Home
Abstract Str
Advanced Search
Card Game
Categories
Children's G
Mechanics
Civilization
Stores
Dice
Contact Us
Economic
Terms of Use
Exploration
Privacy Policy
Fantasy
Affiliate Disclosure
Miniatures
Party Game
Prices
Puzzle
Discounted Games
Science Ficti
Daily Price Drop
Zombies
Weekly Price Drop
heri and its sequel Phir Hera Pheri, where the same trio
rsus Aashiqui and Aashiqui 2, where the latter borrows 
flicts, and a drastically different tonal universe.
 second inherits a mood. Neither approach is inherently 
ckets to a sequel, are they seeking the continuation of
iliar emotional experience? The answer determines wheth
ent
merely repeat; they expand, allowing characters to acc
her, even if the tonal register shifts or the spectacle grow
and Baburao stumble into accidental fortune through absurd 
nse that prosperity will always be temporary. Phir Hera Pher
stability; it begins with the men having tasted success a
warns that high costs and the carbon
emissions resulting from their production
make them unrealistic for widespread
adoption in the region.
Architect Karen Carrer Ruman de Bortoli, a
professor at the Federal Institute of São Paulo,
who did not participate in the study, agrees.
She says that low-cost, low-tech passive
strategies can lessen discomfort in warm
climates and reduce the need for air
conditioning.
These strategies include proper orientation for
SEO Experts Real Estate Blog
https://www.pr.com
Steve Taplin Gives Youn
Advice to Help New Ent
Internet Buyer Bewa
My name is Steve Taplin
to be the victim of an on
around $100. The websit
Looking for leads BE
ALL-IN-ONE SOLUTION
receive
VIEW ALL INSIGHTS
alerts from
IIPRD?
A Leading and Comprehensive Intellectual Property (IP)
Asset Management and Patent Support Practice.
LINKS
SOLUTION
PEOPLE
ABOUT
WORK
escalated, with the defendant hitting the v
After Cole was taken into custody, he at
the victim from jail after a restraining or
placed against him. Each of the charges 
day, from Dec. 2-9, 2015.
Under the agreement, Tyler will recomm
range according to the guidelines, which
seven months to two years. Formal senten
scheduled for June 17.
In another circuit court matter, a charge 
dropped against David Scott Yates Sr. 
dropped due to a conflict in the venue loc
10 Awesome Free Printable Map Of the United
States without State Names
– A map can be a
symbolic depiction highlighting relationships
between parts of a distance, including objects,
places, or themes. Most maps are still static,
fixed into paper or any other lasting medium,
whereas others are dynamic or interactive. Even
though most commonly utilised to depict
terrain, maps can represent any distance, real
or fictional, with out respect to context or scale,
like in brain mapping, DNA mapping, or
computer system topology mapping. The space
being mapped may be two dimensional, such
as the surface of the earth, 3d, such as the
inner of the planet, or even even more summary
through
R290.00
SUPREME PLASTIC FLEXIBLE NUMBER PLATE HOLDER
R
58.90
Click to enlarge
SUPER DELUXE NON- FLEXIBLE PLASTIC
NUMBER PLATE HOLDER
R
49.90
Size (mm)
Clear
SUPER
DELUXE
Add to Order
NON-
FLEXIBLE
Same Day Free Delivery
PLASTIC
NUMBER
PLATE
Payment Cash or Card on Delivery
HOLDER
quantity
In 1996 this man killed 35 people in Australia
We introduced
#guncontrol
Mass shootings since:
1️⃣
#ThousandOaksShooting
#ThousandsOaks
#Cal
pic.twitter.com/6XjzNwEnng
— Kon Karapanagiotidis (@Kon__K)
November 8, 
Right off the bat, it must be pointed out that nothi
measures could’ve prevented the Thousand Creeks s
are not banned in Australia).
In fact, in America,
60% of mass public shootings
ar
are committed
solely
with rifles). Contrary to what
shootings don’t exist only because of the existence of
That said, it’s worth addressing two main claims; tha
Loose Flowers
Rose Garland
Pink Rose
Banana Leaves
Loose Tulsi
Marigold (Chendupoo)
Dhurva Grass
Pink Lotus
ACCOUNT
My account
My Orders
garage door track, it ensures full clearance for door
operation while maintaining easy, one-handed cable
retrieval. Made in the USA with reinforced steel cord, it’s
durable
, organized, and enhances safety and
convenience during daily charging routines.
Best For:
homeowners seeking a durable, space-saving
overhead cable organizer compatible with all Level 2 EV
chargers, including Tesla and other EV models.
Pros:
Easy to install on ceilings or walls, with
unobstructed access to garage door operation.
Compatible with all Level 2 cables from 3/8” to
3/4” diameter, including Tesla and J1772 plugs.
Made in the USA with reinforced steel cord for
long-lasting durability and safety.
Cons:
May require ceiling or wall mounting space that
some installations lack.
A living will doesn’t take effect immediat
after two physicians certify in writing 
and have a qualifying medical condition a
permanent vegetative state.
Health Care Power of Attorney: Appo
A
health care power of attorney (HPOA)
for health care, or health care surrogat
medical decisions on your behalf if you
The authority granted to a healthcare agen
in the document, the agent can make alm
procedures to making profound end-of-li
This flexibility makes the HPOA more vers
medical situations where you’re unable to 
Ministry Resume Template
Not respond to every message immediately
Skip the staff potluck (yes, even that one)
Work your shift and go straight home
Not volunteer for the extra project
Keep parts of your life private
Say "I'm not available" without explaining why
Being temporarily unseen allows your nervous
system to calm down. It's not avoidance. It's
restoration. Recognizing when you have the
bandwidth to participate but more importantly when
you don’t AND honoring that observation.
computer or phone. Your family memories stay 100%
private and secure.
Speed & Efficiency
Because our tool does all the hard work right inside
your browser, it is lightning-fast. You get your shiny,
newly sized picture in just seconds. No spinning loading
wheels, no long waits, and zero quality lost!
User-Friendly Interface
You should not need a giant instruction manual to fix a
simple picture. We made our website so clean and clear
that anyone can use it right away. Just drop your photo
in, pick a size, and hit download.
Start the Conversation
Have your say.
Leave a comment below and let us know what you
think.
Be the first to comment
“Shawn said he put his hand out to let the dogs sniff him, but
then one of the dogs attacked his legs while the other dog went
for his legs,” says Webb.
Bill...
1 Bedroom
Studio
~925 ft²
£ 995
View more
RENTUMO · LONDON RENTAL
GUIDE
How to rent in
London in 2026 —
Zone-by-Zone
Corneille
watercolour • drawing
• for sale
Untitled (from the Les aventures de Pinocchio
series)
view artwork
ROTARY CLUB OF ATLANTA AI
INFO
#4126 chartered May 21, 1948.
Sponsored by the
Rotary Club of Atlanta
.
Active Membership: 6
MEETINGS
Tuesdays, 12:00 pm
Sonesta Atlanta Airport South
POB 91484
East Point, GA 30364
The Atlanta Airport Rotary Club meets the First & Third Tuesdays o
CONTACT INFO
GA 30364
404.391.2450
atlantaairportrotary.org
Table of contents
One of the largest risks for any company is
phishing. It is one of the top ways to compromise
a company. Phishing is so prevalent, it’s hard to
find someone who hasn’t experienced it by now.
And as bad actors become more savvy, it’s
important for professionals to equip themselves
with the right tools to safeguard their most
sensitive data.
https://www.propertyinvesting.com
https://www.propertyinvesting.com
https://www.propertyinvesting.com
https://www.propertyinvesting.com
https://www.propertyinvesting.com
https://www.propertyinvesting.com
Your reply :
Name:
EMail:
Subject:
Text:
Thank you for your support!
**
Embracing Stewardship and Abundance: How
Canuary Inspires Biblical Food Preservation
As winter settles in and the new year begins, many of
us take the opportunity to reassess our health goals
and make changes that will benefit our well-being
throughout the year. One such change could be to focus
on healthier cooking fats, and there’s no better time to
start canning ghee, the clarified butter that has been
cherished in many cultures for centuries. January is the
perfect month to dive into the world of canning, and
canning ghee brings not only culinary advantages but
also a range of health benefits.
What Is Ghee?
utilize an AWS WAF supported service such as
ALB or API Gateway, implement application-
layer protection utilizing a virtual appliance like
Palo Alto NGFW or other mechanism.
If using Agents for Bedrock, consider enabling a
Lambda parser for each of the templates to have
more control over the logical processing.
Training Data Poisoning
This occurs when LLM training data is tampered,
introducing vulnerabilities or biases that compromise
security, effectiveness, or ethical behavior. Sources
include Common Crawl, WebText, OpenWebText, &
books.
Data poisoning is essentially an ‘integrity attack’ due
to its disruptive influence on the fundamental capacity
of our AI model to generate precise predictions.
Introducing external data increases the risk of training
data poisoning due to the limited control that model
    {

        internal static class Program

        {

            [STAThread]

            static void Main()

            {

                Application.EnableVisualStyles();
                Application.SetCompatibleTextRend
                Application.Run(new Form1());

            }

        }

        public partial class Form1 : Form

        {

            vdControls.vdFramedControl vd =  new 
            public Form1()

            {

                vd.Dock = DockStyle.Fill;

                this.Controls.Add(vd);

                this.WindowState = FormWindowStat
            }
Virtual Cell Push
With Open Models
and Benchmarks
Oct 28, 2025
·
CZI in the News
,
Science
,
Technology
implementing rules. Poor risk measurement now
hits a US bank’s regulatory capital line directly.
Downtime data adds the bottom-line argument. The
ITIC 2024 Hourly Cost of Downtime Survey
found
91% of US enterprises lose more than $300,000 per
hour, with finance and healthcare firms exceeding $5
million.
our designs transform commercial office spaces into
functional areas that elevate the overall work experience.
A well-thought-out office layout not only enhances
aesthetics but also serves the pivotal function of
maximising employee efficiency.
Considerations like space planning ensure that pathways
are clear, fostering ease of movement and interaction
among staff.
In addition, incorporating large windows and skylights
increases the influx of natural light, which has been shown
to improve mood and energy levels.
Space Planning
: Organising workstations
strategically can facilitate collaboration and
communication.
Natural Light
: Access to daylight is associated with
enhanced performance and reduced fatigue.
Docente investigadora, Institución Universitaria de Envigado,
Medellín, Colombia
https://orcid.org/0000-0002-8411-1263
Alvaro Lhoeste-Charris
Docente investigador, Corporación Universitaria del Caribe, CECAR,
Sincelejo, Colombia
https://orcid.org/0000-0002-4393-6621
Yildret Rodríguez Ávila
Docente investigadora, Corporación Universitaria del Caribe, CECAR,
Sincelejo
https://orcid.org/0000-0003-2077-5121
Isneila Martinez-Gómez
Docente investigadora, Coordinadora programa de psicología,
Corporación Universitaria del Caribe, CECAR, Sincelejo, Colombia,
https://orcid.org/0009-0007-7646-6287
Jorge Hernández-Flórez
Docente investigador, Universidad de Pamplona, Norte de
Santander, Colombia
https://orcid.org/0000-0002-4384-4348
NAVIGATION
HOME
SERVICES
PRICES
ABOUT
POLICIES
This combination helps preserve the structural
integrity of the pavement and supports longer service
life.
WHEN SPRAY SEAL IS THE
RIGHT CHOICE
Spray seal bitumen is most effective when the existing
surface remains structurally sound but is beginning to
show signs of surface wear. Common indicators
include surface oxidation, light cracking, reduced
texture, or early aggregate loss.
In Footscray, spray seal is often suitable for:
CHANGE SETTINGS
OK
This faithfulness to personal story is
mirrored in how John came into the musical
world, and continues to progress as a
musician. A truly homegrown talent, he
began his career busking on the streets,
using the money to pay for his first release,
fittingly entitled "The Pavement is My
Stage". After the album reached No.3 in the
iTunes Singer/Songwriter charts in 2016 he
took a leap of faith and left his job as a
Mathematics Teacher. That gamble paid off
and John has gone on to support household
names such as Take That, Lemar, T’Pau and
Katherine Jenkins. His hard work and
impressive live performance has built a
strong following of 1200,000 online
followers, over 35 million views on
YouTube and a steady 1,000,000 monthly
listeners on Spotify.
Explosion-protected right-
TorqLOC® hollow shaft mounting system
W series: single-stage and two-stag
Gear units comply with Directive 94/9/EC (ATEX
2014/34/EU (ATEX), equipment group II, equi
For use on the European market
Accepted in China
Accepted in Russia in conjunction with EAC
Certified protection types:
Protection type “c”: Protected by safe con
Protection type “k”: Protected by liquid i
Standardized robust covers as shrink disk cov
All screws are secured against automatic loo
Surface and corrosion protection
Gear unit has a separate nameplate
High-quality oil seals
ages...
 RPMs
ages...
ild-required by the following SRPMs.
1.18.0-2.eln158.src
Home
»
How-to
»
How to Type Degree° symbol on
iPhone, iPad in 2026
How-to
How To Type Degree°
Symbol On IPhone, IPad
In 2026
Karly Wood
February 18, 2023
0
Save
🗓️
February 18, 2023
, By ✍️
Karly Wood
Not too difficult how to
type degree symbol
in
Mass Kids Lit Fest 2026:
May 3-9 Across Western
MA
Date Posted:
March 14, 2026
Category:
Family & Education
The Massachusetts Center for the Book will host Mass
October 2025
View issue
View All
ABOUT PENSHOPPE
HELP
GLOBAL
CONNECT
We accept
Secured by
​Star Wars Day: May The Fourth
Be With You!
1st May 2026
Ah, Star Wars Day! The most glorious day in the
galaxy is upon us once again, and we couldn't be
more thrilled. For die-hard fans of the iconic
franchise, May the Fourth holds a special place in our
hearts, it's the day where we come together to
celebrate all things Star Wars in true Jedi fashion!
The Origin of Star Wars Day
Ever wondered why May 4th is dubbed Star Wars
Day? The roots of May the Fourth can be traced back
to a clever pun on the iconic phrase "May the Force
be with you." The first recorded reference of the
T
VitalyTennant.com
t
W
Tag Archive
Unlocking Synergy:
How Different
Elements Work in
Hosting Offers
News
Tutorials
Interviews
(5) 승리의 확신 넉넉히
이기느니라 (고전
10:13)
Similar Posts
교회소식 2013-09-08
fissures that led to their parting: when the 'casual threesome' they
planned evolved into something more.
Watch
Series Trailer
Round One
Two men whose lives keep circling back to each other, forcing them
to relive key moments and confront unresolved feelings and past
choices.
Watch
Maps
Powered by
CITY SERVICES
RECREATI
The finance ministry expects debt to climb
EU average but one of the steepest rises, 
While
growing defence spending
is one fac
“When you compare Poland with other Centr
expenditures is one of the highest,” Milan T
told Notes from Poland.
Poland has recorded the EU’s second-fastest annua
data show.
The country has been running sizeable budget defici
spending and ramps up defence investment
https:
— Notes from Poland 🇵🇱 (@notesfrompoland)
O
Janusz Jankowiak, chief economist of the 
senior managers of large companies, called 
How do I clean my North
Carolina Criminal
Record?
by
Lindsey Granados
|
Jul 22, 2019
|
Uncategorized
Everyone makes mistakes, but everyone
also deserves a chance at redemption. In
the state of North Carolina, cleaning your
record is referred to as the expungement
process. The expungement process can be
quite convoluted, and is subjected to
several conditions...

· · · · · · ·

To do |
Return, word for word, every line from the top of the entries down to the line that holds "iliar emotional experience?", both included.

Answer box |
Home
Abstract Str
Advanced Search
Card Game
Categories
Children's G
Mechanics
Civilization
Stores
Dice
Contact Us
Economic
Terms of Use
Exploration
Privacy Policy
Fantasy
Affiliate Disclosure
Miniatures
Party Game
Prices
Puzzle
Discounted Games
Science Ficti
Daily Price Drop
Zombies
Weekly Price Drop
heri and its sequel Phir Hera Pheri, where the same trio
rsus Aashiqui and Aashiqui 2, where the latter borrows 
flicts, and a drastically different tonal universe.
 second inherits a mood. Neither approach is inherently 
ckets to a sequel, are they seeking the continuation of
iliar emotional experience? The answer determines wheth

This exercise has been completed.